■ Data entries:
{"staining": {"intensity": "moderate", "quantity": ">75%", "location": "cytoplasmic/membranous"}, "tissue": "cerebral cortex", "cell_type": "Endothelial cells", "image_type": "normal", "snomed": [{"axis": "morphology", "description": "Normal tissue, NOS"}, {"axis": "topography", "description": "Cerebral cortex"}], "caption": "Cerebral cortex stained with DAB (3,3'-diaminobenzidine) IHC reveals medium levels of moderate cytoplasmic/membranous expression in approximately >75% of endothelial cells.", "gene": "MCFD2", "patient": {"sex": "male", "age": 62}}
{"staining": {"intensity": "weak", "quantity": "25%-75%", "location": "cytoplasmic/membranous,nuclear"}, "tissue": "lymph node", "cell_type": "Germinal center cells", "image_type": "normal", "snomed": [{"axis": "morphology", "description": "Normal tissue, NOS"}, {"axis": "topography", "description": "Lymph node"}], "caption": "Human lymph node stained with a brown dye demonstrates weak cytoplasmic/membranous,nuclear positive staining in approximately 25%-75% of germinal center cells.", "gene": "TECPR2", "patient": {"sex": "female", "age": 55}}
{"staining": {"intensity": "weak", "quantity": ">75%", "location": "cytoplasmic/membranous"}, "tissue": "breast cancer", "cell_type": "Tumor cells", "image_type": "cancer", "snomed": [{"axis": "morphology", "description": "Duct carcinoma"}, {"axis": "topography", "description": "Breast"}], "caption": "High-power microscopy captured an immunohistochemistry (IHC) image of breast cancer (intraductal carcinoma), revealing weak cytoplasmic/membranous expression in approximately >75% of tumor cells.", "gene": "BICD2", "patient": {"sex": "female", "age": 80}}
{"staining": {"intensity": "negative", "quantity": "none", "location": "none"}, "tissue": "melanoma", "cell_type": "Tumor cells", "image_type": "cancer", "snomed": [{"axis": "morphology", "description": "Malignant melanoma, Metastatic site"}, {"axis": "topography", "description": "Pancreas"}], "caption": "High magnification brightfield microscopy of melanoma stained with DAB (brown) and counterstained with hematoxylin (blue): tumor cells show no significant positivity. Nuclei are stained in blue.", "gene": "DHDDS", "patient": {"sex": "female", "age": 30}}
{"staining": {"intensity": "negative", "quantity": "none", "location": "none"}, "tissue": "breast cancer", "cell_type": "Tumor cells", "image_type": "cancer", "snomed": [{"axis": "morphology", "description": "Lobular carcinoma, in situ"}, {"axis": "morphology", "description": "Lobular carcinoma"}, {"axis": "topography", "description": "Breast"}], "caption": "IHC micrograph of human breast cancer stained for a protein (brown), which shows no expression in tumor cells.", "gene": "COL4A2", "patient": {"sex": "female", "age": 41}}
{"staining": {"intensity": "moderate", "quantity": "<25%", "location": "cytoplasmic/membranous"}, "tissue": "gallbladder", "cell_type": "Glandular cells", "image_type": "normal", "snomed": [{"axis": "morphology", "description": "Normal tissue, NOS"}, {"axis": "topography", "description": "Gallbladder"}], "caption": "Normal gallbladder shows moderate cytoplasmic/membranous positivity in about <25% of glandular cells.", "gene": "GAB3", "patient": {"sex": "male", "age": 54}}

■ TASK BRIEF: From the first line to the last, please write out the entries exactly.

■ PROBLEM SOLUTION:
{"staining": {"intensity": "moderate", "quantity": ">75%", "location": "cytoplasmic/membranous"}, "tissue": "cerebral cortex", "cell_type": "Endothelial cells", "image_type": "normal", "snomed": [{"axis": "morphology", "description": "Normal tissue, NOS"}, {"axis": "topography", "description": "Cerebral cortex"}], "caption": "Cerebral cortex stained with DAB (3,3'-diaminobenzidine) IHC reveals medium levels of moderate cytoplasmic/membranous expression in approximately >75% of endothelial cells.", "gene": "MCFD2", "patient": {"sex": "male", "age": 62}}
{"staining": {"intensity": "weak", "quantity": "25%-75%", "location": "cytoplasmic/membranous,nuclear"}, "tissue": "lymph node", "cell_type": "Germinal center cells", "image_type": "normal", "snomed": [{"axis": "morphology", "description": "Normal tissue, NOS"}, {"axis": "topography", "description": "Lymph node"}], "caption": "Human lymph node stained with a brown dye demonstrates weak cytoplasmic/membranous,nuclear positive staining in approximately 25%-75% of germinal center cells.", "gene": "TECPR2", "patient": {"sex": "female", "age": 55}}
{"staining": {"intensity": "weak", "quantity": ">75%", "location": "cytoplasmic/membranous"}, "tissue": "breast cancer", "cell_type": "Tumor cells", "image_type": "cancer", "snomed": [{"axis": "morphology", "description": "Duct carcinoma"}, {"axis": "topography", "description": "Breast"}], "caption": "High-power microscopy captured an immunohistochemistry (IHC) image of breast cancer (intraductal carcinoma), revealing weak cytoplasmic/membranous expression in approximately >75% of tumor cells.", "gene": "BICD2", "patient": {"sex": "female", "age": 80}}
{"staining": {"intensity": "negative", "quantity": "none", "location": "none"}, "tissue": "melanoma", "cell_type": "Tumor cells", "image_type": "cancer", "snomed": [{"axis": "morphology", "description": "Malignant melanoma, Metastatic site"}, {"axis": "topography", "description": "Pancreas"}], "caption": "High magnification brightfield microscopy of melanoma stained with DAB (brown) and counterstained with hematoxylin (blue): tumor cells show no significant positivity. Nuclei are stained in blue.", "gene": "DHDDS", "patient": {"sex": "female", "age": 30}}
{"staining": {"intensity": "negative", "quantity": "none", "location": "none"}, "tissue": "breast cancer", "cell_type": "Tumor cells", "image_type": "cancer", "snomed": [{"axis": "morphology", "description": "Lobular carcinoma, in situ"}, {"axis": "morphology", "description": "Lobular carcinoma"}, {"axis": "topography", "description": "Breast"}], "caption": "IHC micrograph of human breast cancer stained for a protein (brown), which shows no expression in tumor cells.", "gene": "COL4A2", "patient": {"sex": "female", "age": 41}}
{"staining": {"intensity": "moderate", "quantity": "<25%", "location": "cytoplasmic/membranous"}, "tissue": "gallbladder", "cell_type": "Glandular cells", "image_type": "normal", "snomed": [{"axis": "morphology", "description": "Normal tissue, NOS"}, {"axis": "topography", "description": "Gallbladder"}], "caption": "Normal gallbladder shows moderate cytoplasmic/membranous positivity in about <25% of glandular cells.", "gene": "GAB3", "patient": {"sex": "male", "age": 54}}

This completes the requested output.